**Exercise directions:** Everything in the entries below should be restated exactly, except for the pictures.

**Records shown:**
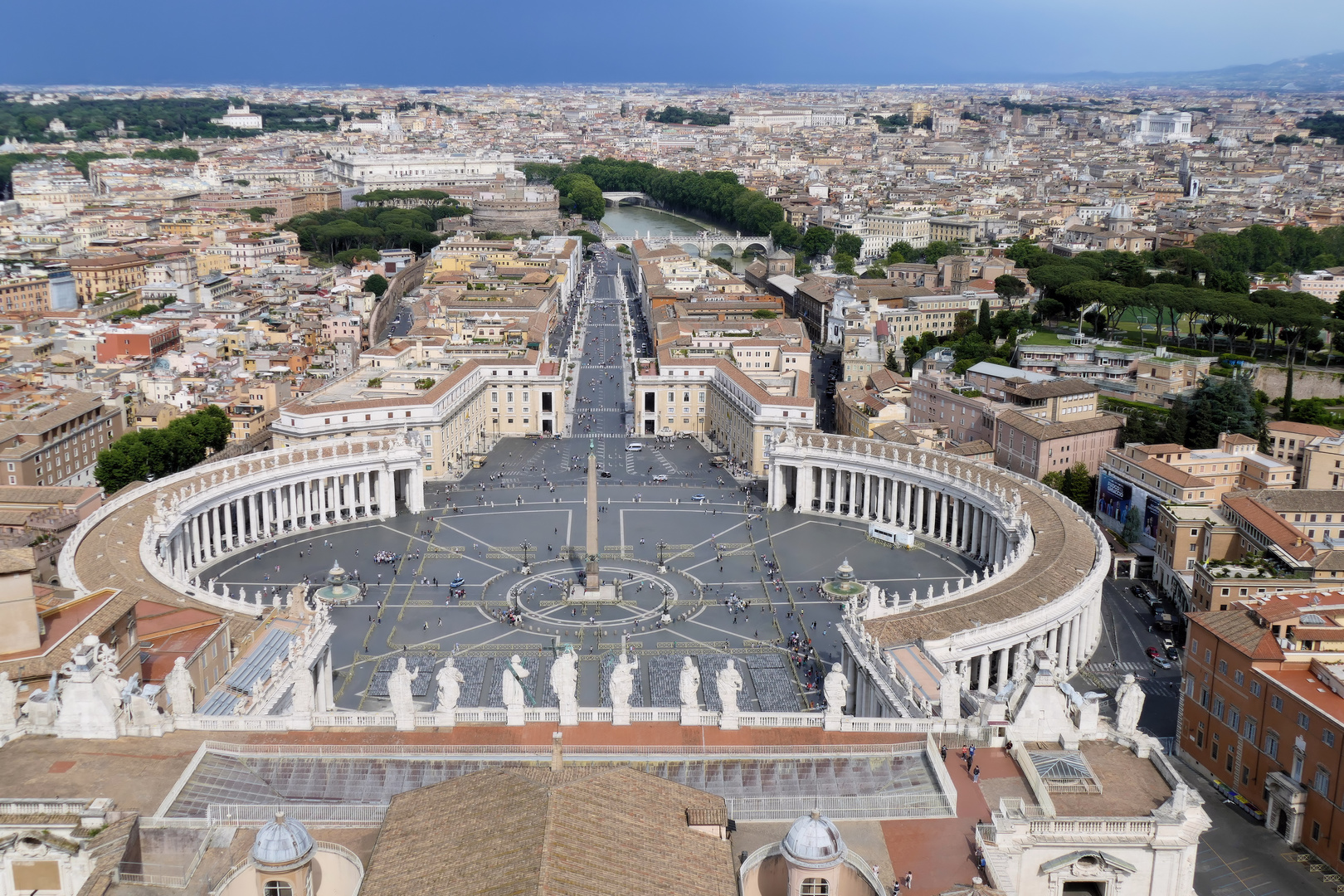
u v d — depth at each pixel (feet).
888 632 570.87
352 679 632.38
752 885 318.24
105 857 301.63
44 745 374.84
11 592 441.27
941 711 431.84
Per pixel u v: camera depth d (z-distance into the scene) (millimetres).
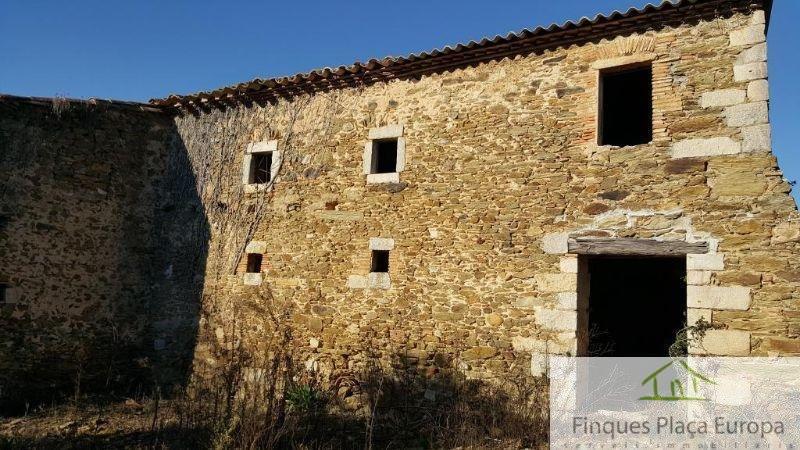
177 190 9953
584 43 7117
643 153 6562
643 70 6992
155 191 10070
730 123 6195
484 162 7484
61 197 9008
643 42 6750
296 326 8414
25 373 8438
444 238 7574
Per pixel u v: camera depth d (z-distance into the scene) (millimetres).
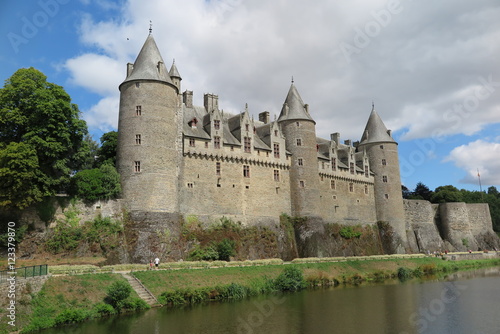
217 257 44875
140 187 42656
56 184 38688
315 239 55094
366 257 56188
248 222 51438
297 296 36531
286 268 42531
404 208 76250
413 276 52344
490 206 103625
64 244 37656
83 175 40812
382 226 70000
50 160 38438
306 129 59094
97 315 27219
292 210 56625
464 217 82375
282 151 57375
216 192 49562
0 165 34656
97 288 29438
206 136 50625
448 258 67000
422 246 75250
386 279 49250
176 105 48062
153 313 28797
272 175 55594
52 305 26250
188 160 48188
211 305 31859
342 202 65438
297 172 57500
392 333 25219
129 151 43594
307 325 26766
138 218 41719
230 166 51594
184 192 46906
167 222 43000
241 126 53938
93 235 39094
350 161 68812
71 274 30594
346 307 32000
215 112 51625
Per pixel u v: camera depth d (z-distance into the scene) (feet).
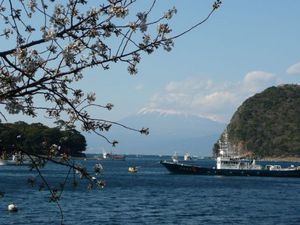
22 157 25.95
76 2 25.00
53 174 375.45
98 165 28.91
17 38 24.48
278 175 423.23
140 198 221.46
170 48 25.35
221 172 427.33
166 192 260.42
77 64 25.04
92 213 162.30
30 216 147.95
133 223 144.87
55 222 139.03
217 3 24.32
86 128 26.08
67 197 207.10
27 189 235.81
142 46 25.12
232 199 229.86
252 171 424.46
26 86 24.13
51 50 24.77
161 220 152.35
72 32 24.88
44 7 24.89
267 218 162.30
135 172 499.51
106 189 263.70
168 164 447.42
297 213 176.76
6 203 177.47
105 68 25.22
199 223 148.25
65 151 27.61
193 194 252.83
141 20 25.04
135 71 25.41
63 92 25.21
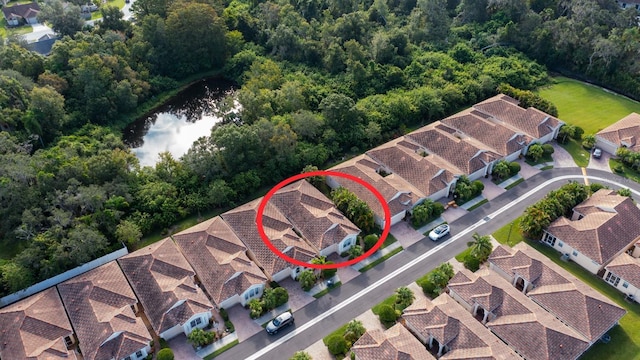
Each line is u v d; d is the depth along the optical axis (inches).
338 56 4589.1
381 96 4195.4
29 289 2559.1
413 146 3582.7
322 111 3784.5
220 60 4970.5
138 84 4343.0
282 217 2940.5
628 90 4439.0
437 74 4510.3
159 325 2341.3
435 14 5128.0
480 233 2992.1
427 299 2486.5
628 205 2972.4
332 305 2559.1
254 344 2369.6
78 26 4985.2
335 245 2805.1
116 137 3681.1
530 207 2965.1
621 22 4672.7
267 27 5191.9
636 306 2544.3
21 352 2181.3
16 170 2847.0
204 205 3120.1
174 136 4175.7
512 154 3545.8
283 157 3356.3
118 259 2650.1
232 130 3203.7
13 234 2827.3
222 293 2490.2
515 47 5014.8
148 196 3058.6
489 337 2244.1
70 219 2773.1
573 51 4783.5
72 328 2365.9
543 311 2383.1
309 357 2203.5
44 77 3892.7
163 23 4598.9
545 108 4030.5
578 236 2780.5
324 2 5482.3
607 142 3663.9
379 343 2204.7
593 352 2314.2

**Exercise answer:**
u v d — depth at each pixel (feet).
888 632 570.87
352 679 632.38
752 885 318.24
105 857 301.63
44 745 374.84
11 592 441.27
941 711 431.84
Per pixel u v: camera depth d (z-distance into the scene) (millimetres).
177 190 9953
584 43 7117
643 153 6562
643 70 6992
155 191 10070
730 123 6195
484 162 7484
61 197 9008
643 42 6750
296 326 8414
25 373 8438
444 238 7574
Per pixel u v: camera depth d (z-distance into the scene) (millimetres).
217 257 44875
140 187 42656
56 184 38688
315 239 55094
366 257 56188
248 222 51438
297 296 36531
286 268 42531
404 208 76250
413 276 52344
490 206 103625
64 244 37656
83 175 40812
382 226 70000
50 160 38438
306 129 59094
97 315 27219
292 210 56625
464 217 82375
282 151 57375
216 192 49562
0 165 34656
97 288 29438
206 136 50625
448 258 67000
422 246 75250
386 279 49250
176 105 48062
153 313 28797
272 175 55594
52 305 26250
188 160 48188
211 305 31859
342 202 65438
297 172 57500
392 333 25219
129 151 43594
307 325 26766
138 218 41719
230 166 51594
184 192 46906
167 222 43000
241 126 53938
93 235 39094
350 161 68812
71 274 30594
346 307 32000
215 112 51625
Per pixel u v: camera depth d (z-distance into the scene) (feet).
22 157 25.95
76 2 25.00
53 174 375.45
98 165 28.91
17 38 24.48
278 175 423.23
140 198 221.46
170 48 25.35
221 172 427.33
166 192 260.42
77 64 25.04
92 213 162.30
30 216 147.95
133 223 144.87
55 222 139.03
217 3 24.32
86 128 26.08
67 197 207.10
27 189 235.81
142 46 25.12
232 199 229.86
252 171 424.46
26 86 24.13
51 50 24.77
161 220 152.35
72 32 24.88
44 7 24.89
267 218 162.30
135 172 499.51
106 189 263.70
168 164 447.42
297 213 176.76
6 203 177.47
105 68 25.22
199 223 148.25
65 151 27.61
193 194 252.83
141 20 25.04
135 71 25.41
63 92 25.21
Each line is u v d; d is the depth along the optical axis (inches).
338 56 4589.1
381 96 4195.4
29 289 2559.1
413 146 3582.7
322 111 3784.5
220 60 4970.5
138 84 4343.0
282 217 2940.5
628 90 4439.0
437 74 4510.3
159 325 2341.3
435 14 5128.0
480 233 2992.1
427 299 2486.5
628 205 2972.4
332 305 2559.1
254 344 2369.6
78 26 4985.2
335 245 2805.1
116 137 3681.1
530 207 2965.1
621 22 4672.7
267 27 5191.9
636 306 2544.3
21 352 2181.3
16 170 2847.0
204 205 3120.1
174 136 4175.7
512 154 3545.8
283 157 3356.3
118 259 2650.1
232 130 3203.7
13 234 2827.3
222 293 2490.2
515 47 5014.8
148 196 3058.6
489 337 2244.1
70 219 2773.1
573 51 4783.5
72 328 2365.9
543 311 2383.1
309 357 2203.5
44 77 3892.7
163 23 4598.9
545 108 4030.5
578 236 2780.5
324 2 5482.3
607 142 3663.9
379 343 2204.7
593 352 2314.2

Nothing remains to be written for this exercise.